A finish line doesn't end the experience.
There's the nervous energy at the start village, the atmosphere in the warm-up corrals, how the course flowed, what the aid stations were actually like, how the finish area was managed after the clock stopped — and the honest feeling of "I'd do this one again" or "that part didn't quite land."
A single race holds more information than any race guide can tell you.
KorMarathon is launching a race review service to collect that experience. Rather than just listing race dates and logistics, we're now building a space where runners can share what they actually found on the day — and where that knowledge can help the runners who come next.
The goal is straightforward: give runners who've already raced the chance to help others choose, and give organizers the feedback they need to raise their game for next year. A better decision for every runner. A cleaner signal for every organizer. That's what we're building here.
The Information That Matters Most Isn't in the Official Guide
When you're picking a race, you read everything you can find.
Date, location, distance, entry fee, registration window, finisher medal, course map. But there's a whole category of things you can't know until you're actually there.
Was the start village easy to navigate? Did bag drop run smoothly? Were there enough portable toilets? How did the course feel to run? How congested were the start corrals and the aid stations? Was there enough on-course nutrition? Was the post-finish area organized?
No official race guide can answer those questions fully. The most accurate answers come from runners who have already done it.
Leaving a Review Is Straightforward — and Specific
KorMarathon's race review is designed so you can leave your feedback without overthinking it.
Start with your overall impression. Choose from three options — Loved it, It was fine, or A few things bothered me — whichever best captures how the day felt.
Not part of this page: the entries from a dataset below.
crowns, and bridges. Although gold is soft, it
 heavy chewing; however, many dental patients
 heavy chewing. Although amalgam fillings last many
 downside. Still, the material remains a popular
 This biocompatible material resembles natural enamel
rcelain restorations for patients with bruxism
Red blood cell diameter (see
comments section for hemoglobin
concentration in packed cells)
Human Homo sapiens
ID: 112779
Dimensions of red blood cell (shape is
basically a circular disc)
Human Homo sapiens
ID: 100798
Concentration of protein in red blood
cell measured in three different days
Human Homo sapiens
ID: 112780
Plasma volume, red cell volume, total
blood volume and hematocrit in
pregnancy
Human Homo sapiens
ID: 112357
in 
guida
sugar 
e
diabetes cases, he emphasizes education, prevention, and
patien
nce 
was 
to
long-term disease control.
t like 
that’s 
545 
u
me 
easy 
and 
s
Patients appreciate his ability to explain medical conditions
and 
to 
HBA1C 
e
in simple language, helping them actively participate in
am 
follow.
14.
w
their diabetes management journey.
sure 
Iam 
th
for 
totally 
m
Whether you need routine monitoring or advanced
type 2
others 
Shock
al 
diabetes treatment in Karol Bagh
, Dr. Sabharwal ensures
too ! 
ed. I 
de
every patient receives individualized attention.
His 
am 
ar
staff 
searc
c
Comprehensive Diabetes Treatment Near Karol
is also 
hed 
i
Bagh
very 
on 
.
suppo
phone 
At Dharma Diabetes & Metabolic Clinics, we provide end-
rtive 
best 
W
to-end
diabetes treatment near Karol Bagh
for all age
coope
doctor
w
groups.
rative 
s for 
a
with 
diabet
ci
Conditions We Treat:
Then rate the individual elements that make up a race experience: Operations (start village, flow, bag drop, toilets, signage), Course (surface, route layout, scenery, enjoyability, ease of running), Congestion (start corral, main course, aid stations, finish, bottlenecks), Aid Stations (water, snacks, spacing, quantity, post-finish supplies), and Finisher Goods (good, average, disappointing) — optional, depending on the race.
There's no points system to calculate. You pick the phrase that fits from the options on screen, and if you want to add a short comment, that space is there for you.
Even a Short Review Is Useful Information
Race reviews don't need to be long or detailed to matter. A brief note can still be exactly what another runner needed.
For someone entering their first race, it reduces the anxiety of not knowing what to expect. For a runner chasing a time goal, it helps them calibrate the course and congestion. For someone exploring a race in an unfamiliar region, it gives them a genuine read on the atmosphere and quality.
The review you leave brings someone else's next start line a little closer.
For Organizers, It's Feedback That's Actually Actionable
A great race isn't built in one edition.
It gets better when runners' experiences accumulate, when organizers can see that feedback clearly, and when it informs how the next edition is planned and run.